Associate Education Minister, Jan Tinetti, has today announced a $24 million investment to deliver close to 1,000 additional teachers and boost post-pandemic student support to New Zealand classrooms.
“Teacher supply has long been a priority for us. Ensuring we have more teachers is vital to ensure our kids are getting the education they need,” said Minister Tinetti.
“By investing a further $24m… we plan to deliver close to 1,000 additional teachers – we expect to recruit approximately 700 internationally and 300 domestically.”
The Minister said overseas-trained teachers bring diversity to communities.
“It’s also the quickest way to get experienced teachers into schools, so we’ll bring in hundreds more through this package,” she said.
“But the long-term goal is to improve the supply of domestic teachers, so we can meet demand when needed. So we are increasing the number of teachers who can train while they are placed in schools, putting more incentives in place to get beginning and returning teachers into hard-to-staff roles and expanding our successful ‘career changer’ scholarships, which are designed to encourage and enable mid-career professionals with valuable life experience to become teachers.”
Education Minister, Chris Hipkins said $20 million would go toward additional teaching and tutoring services for young people whose learning has been disrupted by COVID-19.
“We know that young people have missed some crucial time in the classroom throughout the last two and a half years and we need to address the impact of that head-on,” said Mr Hipkins.
“So we are putting $20 million towards additional teaching and tutoring services. This will include exam preparation, workshops, tutorials and homework, and one-on-one mentoring. We know that schools are best placed to make the best decisions to target the funding where it is needed most.”

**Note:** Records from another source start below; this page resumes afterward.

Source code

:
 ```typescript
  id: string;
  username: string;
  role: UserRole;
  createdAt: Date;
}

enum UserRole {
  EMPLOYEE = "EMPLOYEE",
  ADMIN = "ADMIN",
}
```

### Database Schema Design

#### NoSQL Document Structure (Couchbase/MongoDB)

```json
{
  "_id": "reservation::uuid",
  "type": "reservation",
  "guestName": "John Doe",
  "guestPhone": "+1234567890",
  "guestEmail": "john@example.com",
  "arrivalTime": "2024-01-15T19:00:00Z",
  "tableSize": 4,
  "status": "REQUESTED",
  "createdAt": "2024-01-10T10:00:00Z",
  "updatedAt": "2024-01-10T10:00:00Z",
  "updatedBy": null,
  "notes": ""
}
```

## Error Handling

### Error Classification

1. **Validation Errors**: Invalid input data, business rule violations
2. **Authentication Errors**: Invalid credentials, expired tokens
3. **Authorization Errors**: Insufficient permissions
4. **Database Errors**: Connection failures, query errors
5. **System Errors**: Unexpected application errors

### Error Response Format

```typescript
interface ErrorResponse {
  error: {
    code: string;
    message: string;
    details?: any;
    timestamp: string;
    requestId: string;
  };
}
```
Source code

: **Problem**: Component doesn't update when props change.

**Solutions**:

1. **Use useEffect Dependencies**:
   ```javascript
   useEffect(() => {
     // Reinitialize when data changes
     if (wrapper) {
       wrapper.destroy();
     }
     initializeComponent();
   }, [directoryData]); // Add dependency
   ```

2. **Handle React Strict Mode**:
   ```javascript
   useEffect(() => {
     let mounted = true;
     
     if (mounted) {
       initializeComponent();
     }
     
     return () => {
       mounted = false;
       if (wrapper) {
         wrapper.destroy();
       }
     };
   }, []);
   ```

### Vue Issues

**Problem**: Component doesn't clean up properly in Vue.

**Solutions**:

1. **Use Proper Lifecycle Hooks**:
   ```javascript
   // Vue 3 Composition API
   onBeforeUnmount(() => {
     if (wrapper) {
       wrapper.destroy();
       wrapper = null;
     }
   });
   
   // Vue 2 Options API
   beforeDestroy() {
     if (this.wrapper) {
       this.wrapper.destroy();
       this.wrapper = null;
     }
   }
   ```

Of this investment, more than $2 million will support programmes designed specifically for Māori and Pacific students, while $17.4 million will help year 7-13 students in schools with greater proportions of young people facing socio-economic challenges to educational achievement, which have been exacerbated by COVID-19.
“The Ministry of Education will expand existing community-led programmes across the motu that can target the specific needs of Māori and Pacific NCEA learners in their community,” Ms Tinetti said.
“Altogether, these community-led programmes will be able to help at least 2,245 year 11 to 13 Māori and Pacific learners get extra practical NCEA help during Term 4 this year.”
The Equity Index will be used to weight the rest of the funding, and schools will decide which students are offered the service, drawing on their knowledge of their own learners, the Minister said.
“The Ministry will also directly purchase additional tutoring and teaching for non-enrolled or at-risk students, to help support them to re-engage with schooling.”
In addition, 500 more Te Kura dual tuition summer school places are being added – giving students in Years 11 and 12 more time to study over the 2022–2023 summer term.
“The Government has confidence that through addressing teacher supply issues and improving students’ outcomes through additional learning resources, we will be able to address some of the inequities that have been made worse by the COVID-19 pandemic.”
“We are committed to ensuring all our tamariki receive the supports they need to overcome obstacles in their learning,” Ms Tinetti said.